__FRAGMENTO PARA LEER__.
'''
Ludobian de Bizance | Preparación: OratorioCarmelitano.com / OratorioCarmelitano.blogspot.com

1 comentario:

  1. El hacer descarriar a un hermano a sabiendas es una de las mayores miserias que puede tener un humano, síntoma de la bajeza y depravación demoníaca que impera en el mundo actual.


    *Romanos 1:18
    18 Porque la ira de Dios se revela desde el cielo contra toda impiedad e injusticia de los hombres que detienen con injusticia la verdad;

    La otra miseria humana es vivir entre tinieblas, sin creer en el Evangelio Cristo, el salvador, que vino al mundo para salvar del pecado mortal a todos los que creen en Él.

    *Juan 3:36

    36 El que cree en el Hijo tiene vida eterna; pero el que rehúsa creer en el Hijo no verá la vida, sino que la ira de Dios está sobre él.
'''
__SU OBJETIVO__.
Continúe el comentario sobre la ira de Dios y la incredulidad a partir de la cita de Juan 3:36 con la que termina.

__LISTADO PROPORCIONADO__.
'''
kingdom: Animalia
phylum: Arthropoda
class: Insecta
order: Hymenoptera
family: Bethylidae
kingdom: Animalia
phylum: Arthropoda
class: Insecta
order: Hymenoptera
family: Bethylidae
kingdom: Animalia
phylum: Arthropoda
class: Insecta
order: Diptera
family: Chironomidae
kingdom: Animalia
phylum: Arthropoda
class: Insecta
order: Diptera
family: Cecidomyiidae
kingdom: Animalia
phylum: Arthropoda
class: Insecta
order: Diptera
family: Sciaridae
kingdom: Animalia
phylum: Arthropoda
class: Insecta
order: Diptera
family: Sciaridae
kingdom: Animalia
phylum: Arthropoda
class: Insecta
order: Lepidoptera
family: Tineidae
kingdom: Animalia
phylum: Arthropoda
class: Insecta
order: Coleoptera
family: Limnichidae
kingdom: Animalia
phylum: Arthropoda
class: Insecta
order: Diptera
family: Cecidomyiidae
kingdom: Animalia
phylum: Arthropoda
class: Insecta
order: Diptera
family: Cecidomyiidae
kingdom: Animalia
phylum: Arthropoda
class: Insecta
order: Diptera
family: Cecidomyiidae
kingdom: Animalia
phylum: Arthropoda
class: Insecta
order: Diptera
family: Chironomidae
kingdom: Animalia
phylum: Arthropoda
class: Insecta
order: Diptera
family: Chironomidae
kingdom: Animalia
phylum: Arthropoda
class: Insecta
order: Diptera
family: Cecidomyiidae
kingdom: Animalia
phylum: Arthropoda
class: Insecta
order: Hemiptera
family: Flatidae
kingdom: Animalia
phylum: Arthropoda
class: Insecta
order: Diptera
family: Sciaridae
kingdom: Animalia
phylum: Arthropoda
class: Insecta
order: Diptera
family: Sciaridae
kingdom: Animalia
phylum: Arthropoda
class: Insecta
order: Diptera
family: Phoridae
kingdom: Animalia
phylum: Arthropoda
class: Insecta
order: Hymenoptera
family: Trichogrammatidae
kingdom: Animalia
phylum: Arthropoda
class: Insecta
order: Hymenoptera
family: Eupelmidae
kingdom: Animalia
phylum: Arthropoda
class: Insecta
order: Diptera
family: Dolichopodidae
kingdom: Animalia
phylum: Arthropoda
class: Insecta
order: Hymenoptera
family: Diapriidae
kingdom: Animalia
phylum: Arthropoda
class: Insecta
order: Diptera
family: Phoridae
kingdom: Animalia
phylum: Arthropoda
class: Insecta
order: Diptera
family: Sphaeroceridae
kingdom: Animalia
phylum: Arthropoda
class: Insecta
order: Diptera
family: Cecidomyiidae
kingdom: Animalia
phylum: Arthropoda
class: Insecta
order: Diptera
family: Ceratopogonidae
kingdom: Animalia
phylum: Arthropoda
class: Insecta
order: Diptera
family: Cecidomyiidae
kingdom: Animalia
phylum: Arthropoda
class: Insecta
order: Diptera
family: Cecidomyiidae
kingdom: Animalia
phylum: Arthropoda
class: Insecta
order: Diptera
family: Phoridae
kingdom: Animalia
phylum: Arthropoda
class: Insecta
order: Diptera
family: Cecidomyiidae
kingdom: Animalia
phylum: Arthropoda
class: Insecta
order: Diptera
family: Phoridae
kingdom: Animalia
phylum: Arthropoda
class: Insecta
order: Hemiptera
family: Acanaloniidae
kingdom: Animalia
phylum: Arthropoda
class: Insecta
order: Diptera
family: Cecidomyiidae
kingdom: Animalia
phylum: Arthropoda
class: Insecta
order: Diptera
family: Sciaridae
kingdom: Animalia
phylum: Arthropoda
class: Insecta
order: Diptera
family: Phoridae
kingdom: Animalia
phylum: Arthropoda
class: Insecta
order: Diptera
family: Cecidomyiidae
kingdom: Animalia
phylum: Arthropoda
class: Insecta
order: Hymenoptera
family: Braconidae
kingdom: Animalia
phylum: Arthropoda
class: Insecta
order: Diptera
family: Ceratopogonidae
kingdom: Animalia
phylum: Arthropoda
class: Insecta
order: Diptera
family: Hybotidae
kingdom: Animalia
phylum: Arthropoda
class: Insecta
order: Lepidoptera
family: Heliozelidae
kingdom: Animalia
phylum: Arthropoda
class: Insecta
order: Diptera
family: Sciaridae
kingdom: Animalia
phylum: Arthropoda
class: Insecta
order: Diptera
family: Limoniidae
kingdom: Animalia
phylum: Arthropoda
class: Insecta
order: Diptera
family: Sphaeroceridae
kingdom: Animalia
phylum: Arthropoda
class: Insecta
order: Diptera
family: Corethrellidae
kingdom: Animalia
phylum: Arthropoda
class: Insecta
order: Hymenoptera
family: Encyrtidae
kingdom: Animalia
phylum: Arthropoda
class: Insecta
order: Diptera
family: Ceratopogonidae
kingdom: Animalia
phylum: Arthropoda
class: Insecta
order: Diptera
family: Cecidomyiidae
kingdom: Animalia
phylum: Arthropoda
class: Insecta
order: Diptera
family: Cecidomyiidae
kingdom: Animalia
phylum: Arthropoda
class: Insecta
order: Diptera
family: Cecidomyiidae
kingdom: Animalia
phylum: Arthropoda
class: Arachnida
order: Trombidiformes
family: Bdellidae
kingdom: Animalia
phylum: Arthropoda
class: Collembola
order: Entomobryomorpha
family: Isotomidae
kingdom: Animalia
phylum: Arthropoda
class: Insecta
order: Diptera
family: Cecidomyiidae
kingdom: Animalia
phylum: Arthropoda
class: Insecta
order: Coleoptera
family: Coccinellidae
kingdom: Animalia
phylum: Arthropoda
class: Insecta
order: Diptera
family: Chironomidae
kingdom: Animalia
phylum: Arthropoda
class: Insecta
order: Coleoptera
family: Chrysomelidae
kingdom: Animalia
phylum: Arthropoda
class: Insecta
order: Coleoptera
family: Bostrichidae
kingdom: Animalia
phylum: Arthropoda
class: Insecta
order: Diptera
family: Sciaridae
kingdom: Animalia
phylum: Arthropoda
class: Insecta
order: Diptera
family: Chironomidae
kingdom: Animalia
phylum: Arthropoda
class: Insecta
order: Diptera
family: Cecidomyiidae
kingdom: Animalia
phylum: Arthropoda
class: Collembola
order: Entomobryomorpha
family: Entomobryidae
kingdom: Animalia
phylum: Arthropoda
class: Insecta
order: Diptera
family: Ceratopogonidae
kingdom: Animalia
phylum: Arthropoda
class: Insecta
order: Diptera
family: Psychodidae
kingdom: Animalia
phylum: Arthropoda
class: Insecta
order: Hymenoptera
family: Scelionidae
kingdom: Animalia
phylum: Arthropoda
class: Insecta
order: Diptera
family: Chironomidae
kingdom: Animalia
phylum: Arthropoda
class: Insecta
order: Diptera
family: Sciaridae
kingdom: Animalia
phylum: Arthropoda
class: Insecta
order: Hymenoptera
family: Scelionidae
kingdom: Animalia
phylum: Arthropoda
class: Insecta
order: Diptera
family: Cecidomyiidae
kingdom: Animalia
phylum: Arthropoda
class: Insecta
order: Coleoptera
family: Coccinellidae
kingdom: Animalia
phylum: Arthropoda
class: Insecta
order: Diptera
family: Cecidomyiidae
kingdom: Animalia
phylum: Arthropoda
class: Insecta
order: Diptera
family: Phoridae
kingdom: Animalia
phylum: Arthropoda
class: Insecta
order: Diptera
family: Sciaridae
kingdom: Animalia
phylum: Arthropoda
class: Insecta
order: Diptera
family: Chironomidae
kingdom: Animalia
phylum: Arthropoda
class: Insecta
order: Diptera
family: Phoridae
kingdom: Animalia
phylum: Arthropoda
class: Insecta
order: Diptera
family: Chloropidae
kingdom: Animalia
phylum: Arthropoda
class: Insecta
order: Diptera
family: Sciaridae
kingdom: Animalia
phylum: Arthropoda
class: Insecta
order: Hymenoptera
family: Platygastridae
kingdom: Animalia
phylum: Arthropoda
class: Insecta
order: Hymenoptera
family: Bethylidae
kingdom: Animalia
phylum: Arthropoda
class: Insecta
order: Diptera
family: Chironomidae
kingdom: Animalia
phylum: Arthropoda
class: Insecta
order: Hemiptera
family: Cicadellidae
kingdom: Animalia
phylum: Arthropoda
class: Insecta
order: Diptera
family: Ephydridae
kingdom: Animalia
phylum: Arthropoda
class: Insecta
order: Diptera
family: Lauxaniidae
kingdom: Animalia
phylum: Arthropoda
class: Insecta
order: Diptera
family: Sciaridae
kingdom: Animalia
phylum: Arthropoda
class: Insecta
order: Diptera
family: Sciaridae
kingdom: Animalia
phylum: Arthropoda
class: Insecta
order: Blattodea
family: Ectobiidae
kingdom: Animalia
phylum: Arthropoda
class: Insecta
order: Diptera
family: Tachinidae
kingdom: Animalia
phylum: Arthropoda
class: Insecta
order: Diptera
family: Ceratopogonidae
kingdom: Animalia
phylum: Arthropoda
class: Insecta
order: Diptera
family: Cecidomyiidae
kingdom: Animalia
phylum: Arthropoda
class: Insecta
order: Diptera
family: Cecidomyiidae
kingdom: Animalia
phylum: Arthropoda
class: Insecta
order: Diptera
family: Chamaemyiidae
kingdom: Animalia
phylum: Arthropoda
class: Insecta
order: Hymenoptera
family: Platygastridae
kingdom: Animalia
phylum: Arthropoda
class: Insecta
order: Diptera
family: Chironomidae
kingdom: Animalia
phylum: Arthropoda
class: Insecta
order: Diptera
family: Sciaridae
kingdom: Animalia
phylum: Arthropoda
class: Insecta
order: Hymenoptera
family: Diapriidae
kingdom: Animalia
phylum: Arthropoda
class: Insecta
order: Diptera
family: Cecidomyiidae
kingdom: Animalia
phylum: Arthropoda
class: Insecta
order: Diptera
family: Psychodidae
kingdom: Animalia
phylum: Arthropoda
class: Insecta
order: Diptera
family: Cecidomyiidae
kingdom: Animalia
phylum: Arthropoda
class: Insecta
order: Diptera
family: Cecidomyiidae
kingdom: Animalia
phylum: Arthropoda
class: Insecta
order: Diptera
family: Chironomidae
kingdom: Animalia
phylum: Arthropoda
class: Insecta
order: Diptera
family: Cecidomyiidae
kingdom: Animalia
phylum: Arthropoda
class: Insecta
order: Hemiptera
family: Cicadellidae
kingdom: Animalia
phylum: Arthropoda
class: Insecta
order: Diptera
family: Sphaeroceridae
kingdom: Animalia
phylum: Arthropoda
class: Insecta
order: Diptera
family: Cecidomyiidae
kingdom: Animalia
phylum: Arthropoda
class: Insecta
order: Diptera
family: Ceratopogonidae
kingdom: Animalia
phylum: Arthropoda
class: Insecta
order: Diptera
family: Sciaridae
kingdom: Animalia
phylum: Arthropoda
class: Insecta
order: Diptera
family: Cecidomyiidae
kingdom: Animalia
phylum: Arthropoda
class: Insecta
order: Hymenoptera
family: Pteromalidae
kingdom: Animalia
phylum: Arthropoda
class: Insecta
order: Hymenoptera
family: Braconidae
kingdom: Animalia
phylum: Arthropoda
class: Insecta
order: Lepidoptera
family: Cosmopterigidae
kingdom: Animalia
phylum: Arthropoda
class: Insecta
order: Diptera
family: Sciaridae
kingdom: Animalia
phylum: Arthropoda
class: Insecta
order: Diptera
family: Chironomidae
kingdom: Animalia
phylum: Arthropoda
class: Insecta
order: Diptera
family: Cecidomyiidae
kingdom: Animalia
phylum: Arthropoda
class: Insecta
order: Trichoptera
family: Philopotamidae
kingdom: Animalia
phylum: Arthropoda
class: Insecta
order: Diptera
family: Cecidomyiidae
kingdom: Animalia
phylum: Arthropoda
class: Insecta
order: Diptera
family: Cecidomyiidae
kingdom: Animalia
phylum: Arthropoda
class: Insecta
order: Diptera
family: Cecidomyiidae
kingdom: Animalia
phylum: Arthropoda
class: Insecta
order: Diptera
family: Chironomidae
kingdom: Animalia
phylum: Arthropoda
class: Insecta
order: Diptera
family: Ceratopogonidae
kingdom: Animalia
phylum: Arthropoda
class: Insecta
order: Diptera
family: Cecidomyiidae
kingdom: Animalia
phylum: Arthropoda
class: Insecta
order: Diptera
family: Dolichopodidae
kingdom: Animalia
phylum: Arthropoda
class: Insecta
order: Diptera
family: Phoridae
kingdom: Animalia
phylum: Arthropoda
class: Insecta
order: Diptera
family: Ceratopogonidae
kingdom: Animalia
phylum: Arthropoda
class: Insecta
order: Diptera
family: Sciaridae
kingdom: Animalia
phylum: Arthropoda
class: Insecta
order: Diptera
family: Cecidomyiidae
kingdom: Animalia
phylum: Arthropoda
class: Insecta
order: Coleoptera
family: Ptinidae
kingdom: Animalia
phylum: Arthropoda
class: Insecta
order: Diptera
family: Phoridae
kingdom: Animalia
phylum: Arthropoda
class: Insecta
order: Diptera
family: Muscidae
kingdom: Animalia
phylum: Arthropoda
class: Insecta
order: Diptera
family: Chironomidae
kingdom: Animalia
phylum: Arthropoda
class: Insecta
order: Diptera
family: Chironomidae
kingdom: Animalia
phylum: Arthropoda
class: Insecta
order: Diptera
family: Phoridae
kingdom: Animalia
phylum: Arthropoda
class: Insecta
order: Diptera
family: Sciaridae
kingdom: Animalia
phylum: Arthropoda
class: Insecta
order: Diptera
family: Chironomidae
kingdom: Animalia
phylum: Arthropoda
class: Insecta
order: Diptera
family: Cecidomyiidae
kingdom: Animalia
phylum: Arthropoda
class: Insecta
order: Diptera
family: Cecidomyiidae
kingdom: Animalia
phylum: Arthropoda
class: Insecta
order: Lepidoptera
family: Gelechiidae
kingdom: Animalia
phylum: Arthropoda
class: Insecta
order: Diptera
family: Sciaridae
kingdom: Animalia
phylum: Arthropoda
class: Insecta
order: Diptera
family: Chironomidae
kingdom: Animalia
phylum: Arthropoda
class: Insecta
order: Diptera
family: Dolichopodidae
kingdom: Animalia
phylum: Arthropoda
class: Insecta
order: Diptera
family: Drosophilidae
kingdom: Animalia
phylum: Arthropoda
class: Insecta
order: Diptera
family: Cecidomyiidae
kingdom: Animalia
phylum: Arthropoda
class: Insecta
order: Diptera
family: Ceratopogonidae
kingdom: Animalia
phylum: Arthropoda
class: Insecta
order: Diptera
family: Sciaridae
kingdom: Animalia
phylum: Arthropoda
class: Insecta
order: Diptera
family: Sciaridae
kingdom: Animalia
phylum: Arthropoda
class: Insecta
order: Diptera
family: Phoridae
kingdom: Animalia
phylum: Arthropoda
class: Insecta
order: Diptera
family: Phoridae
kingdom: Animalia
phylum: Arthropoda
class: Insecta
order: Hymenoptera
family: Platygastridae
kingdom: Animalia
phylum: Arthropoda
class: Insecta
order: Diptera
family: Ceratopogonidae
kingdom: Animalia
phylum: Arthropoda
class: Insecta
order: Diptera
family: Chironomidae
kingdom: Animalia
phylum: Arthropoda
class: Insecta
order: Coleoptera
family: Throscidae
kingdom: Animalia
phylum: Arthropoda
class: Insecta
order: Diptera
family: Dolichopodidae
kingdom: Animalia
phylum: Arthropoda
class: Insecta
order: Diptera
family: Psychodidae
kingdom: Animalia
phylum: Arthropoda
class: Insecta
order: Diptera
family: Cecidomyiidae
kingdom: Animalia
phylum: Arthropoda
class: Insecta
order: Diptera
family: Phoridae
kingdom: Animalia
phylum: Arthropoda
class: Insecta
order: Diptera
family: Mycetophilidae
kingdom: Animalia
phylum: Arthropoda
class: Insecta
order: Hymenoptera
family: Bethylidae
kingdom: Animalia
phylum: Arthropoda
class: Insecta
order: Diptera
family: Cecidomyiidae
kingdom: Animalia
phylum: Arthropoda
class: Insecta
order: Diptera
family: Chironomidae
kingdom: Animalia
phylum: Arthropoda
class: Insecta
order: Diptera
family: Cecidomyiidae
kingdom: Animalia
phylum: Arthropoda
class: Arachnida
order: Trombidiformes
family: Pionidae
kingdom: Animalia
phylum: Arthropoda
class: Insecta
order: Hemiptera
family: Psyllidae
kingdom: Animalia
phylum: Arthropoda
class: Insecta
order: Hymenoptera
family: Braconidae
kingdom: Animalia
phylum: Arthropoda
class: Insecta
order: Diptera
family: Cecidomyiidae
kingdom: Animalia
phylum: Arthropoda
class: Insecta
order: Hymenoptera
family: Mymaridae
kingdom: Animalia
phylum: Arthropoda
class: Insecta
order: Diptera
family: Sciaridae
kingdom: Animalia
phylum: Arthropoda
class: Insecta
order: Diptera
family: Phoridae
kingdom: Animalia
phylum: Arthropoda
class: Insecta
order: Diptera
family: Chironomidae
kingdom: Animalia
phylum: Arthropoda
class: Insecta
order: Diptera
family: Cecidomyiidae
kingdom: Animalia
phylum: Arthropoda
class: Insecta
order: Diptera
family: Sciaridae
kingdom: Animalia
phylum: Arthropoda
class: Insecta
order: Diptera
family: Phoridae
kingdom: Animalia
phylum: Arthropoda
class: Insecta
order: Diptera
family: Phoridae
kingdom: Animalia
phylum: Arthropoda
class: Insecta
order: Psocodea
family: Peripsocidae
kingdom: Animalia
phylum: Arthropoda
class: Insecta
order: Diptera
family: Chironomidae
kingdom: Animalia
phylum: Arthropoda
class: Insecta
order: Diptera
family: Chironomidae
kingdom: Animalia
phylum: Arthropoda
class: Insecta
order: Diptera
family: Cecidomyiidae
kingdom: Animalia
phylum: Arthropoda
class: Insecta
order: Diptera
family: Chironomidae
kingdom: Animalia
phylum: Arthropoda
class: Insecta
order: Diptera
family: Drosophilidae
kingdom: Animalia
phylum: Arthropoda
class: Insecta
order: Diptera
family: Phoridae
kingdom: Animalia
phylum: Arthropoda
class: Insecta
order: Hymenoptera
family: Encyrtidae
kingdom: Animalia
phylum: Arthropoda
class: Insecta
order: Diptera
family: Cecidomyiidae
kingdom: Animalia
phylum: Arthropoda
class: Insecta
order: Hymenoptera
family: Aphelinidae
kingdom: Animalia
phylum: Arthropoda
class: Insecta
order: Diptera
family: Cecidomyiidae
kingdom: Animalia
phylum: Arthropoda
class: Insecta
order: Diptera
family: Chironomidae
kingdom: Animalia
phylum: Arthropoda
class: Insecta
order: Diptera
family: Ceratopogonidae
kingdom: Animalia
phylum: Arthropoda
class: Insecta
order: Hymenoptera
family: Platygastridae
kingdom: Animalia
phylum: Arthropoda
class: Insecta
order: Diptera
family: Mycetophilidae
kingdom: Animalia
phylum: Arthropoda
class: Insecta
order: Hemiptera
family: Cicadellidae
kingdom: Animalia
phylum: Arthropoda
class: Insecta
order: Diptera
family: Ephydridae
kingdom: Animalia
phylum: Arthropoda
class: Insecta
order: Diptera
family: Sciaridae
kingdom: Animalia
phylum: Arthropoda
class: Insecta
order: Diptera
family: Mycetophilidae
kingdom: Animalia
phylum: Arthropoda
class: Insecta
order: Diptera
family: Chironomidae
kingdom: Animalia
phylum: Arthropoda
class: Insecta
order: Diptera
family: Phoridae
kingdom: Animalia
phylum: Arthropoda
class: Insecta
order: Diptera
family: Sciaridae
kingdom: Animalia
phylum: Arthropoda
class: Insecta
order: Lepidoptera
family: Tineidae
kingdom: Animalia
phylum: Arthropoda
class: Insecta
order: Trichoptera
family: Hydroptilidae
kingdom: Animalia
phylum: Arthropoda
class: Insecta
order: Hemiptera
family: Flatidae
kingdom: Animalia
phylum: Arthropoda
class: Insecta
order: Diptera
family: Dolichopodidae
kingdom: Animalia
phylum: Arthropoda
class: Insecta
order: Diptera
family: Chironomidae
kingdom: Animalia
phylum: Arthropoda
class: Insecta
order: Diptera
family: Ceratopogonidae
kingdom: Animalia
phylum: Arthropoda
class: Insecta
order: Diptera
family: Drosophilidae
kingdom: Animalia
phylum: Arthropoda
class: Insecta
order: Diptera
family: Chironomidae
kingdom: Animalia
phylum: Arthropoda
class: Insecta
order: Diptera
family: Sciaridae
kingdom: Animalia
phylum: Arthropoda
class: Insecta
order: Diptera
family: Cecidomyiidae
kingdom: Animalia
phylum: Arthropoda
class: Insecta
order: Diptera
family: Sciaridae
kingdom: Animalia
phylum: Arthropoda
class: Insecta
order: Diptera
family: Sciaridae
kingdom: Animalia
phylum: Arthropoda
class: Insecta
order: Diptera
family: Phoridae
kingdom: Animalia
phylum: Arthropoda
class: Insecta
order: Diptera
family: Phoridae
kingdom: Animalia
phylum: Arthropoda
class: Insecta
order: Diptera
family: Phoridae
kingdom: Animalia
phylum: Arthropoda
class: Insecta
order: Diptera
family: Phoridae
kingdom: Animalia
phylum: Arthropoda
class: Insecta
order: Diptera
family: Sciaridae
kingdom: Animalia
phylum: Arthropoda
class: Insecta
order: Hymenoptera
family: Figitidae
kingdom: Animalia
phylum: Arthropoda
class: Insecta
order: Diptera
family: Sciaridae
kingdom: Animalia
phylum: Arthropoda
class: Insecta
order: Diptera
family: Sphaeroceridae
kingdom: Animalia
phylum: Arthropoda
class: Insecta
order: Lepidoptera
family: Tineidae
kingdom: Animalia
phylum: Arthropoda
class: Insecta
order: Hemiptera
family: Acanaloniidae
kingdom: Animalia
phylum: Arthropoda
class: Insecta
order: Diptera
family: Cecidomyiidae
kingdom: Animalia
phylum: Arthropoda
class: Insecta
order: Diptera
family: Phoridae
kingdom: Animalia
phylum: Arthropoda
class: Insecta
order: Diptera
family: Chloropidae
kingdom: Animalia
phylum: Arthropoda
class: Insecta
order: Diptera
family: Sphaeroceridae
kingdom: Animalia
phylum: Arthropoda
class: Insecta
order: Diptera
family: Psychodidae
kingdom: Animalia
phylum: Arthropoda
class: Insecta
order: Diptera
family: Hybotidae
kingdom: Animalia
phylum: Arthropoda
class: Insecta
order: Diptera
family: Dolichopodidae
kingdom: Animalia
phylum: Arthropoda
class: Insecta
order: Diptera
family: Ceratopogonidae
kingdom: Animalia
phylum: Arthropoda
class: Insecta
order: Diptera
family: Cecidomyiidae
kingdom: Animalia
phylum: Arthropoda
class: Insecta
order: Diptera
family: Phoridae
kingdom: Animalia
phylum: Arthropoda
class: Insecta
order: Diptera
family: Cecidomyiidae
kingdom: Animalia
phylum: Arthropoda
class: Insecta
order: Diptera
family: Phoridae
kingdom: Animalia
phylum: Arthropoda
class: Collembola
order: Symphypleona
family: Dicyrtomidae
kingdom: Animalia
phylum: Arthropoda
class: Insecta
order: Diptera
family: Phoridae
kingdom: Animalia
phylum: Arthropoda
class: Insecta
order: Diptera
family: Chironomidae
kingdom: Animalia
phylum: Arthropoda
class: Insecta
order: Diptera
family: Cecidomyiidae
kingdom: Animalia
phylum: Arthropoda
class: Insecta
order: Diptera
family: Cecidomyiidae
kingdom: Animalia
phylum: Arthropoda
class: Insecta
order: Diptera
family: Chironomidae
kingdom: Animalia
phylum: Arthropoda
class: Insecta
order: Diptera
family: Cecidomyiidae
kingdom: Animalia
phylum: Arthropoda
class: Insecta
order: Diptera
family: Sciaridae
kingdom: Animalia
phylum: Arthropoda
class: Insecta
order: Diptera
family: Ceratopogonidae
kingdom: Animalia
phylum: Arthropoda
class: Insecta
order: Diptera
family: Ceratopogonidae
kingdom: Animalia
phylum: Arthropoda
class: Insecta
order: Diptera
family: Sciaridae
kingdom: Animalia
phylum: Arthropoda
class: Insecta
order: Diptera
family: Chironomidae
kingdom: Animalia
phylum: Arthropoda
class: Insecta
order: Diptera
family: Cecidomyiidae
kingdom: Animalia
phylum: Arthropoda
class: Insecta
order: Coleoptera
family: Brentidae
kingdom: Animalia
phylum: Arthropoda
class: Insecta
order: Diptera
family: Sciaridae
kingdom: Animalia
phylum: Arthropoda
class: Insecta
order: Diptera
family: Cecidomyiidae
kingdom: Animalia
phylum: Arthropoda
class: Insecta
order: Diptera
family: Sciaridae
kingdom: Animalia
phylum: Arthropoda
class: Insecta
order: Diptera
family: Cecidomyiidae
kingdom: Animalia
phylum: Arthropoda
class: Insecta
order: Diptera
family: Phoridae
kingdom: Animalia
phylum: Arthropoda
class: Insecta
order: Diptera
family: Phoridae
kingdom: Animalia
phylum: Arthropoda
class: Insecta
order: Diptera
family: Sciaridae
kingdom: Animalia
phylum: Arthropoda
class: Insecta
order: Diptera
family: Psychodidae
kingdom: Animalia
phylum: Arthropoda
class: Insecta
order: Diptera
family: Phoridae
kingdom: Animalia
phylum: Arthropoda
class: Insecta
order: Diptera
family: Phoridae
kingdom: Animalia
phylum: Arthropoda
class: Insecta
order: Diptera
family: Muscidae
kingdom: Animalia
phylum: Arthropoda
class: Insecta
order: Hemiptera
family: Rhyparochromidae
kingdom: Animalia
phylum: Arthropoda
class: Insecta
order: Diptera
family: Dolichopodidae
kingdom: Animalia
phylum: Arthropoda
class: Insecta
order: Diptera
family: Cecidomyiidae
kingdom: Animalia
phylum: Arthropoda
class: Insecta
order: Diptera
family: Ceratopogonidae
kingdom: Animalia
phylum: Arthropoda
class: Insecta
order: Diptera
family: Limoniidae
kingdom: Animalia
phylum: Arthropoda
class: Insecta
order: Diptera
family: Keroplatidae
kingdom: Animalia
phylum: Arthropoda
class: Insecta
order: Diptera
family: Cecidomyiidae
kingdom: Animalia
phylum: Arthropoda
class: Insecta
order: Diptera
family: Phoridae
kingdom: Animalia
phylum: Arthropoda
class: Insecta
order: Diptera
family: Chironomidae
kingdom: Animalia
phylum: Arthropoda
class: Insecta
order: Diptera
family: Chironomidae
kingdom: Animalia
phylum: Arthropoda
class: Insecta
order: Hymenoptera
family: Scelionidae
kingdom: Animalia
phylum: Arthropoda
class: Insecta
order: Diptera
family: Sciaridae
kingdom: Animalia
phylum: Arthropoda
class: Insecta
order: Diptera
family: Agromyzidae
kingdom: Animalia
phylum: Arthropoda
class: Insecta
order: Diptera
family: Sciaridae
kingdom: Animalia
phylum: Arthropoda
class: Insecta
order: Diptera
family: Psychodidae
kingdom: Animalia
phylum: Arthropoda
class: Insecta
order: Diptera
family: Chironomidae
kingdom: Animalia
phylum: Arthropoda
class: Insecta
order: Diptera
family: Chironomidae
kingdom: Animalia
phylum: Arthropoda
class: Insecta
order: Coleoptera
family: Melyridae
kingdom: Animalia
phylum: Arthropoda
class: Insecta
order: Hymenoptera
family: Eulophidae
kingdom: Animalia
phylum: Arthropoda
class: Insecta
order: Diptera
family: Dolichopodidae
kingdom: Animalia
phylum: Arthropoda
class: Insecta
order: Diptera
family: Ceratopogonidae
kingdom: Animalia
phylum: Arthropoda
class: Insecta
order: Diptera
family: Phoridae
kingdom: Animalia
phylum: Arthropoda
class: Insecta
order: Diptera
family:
'''
__RESPUESTA DEL EJERCICIO__.
    Así que pocos serán los salvos, la mayoría pasará una miserable eternidad entre lamentos, gemidos y rodeados de fuego,la gente no conoce a Dios y por eso no le teme, el temor de Dios es el principio de la sabiduría y de la salvación.

    *Lucas 13: 23-28

    23 Y alguien le dijo: Señor, ¿son pocos los que se salvan? Y él les dijo:
    24 Esforzaos a entrar por la puerta angosta; porque os digo que muchos procurarán entrar, y no podrán.
    25 Después que el padre de familia se haya levantado y cerrado la puerta, y estando fuera empecéis a llamar a la puerta, diciendo: Señor, Señor, ábrenos, él respondiendo os dirá: No sé de dónde sois.
    26 Entonces comenzaréis a decir: Delante de ti hemos comido y bebido, y en nuestras plazas enseñaste.
    27 Pero os dirá: Os digo que no sé de dónde sois; apartaos de mí todos vosotros, hacedores de maldad.
    28 Allí será el llanto y el crujir de dientes, cuando veáis a Abraham, a Isaac, a Jacob y a todos los profetas en el reino de Dios, y vosotros estéis excluidos.


    *Proverbios 9:10

    10 El temor de Jehová es el principio de la sabiduría,
    Y el conocimiento del Santísimo es la inteligencia.